Name: Andrea Eadie
Organisation: SU Qld
Role description: School Chaplain and Programs Developer
Year first trained in Seasons for Growth: 2001
What programs have you trained in? Young People’s program
Why did you decide to train in SfG? At the interview for my chaplaincy job, I was asked if I was willing to train to be a companion as the program was already being run in the school and was seen as a valuable support for children.
How many groups have you companioned? I have companioned at least a couple each year since I trained, approximately 40?
Are there any highlights of companioning that you would like to share? I love it when children and young people have that light bulb moment realising they are not the only one on a journey of grief and begin to experience the mutual support that can occur when they share their stories.
Have you any special stories about Seasons for Growth groups or program participants you would like to share? [Please only provide stories and experiences you feel comfortable sharing through our quarterly newsletter].
In a few groups I have run, the children as students of a big school who hardly knew each other prior to Seasons for Growth, have formed strong friendships. Boys and girls voluntarily arrive at the start of a lunch hour in order to spend time together prior to an after lunch program.
Recently a young man who had been a student at our school came back to visit. He is now studying at university to counsel children. Part of the reason for his choice of study, is the very difficult experience of his parent’s divorce and the support he received from his Seasons for Growth group and chaplaincy.
Do you have any advice for other Companions?
It can be such a pain getting started- explaining the program, providing permission notes, chasing them up and replacing lost ones, explaining the program to the “other” parent (in the case of a difficult separated relationship), organising a room in which to hold Seasons for Growth and a suitable time to run it etc., etc. Once the program begins, it is so worth all the effort. If there is a possibility of companioning another program, do it! Encouraging other suitable people to train as companions will spread the benefits even further.
What has been your biggest personal or professional learning from being involved with SfG?

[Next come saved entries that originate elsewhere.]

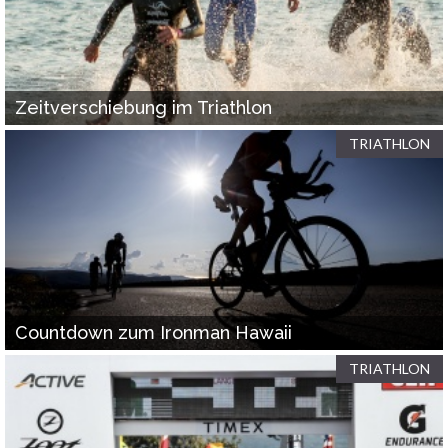
Zeitverschiebung im Triathlon
TRIATHLON
Countdown zum Ironman Hawaii
TRIATHLON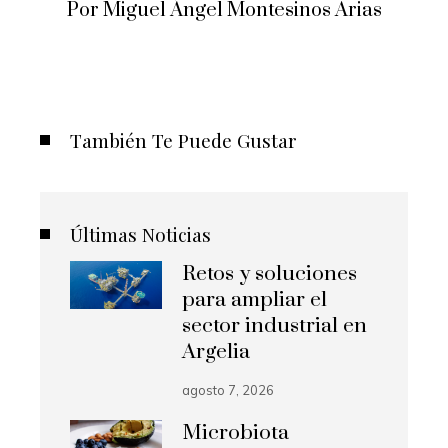
Por Miguel Ángel Montesinos Arias
También Te Puede Gustar
Últimas Noticias
Retos y soluciones
para ampliar el
sector industrial en
Argelia
agosto 7, 2026
Microbiota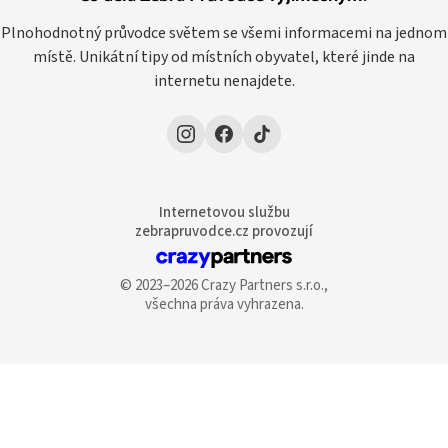
Plnohodnotný průvodce světem se všemi informacemi na jednom
místě. Unikátní tipy od místních obyvatel, které jinde na
internetu nenajdete.
Internetovou službu
zebrapruvodce.cz provozují
© 2023–2026 Crazy Partners s.r.o.,
všechna práva vyhrazena.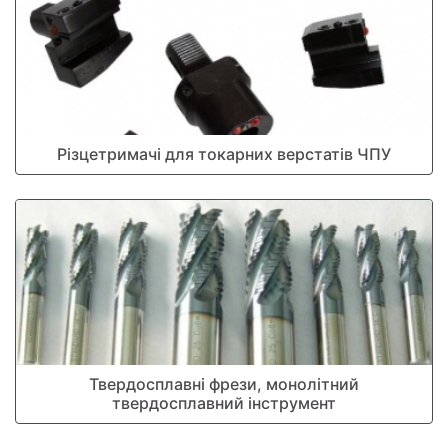
Різцетримачі для токарних верстатів ЧПУ
Твердосплавні фрези, монолітний
твердосплавний інструмент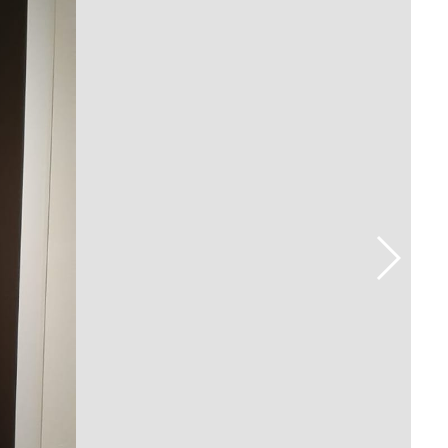
Prova de Proficiência
Manual de TCC
ização
Estruturação de TCC
osco
Calendário
elho Fiscal -
Acadêmico
Manual de Segurança
- Laboratórios da
e
Saúde
ento
Regimento CEUA
 2023-2027
Orientação para
Descarte - URCAMP
Normas Laboratório
de Física
Normas Laboratório
de Topografia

Even for the students who are receiving assistance from a psychologist or counsellor, the impact of a small, supportive community learning together is profound.
Finally, what part of the program do you treasure or enjoy most and why?
Comments: (your own or comments from parents/participants)
People often comment that boys are not very good at sharing feelings, having deep discussions or caring for each other. I have so much evidence from Seasons for Growth programs that both boys and girls, given the opportunity and support can do all of this and grow in their ability to do so. I am excited as a counsellor of adults, that children who begin to process grief in healthy ways so early in life, will experience many future mental health benefits.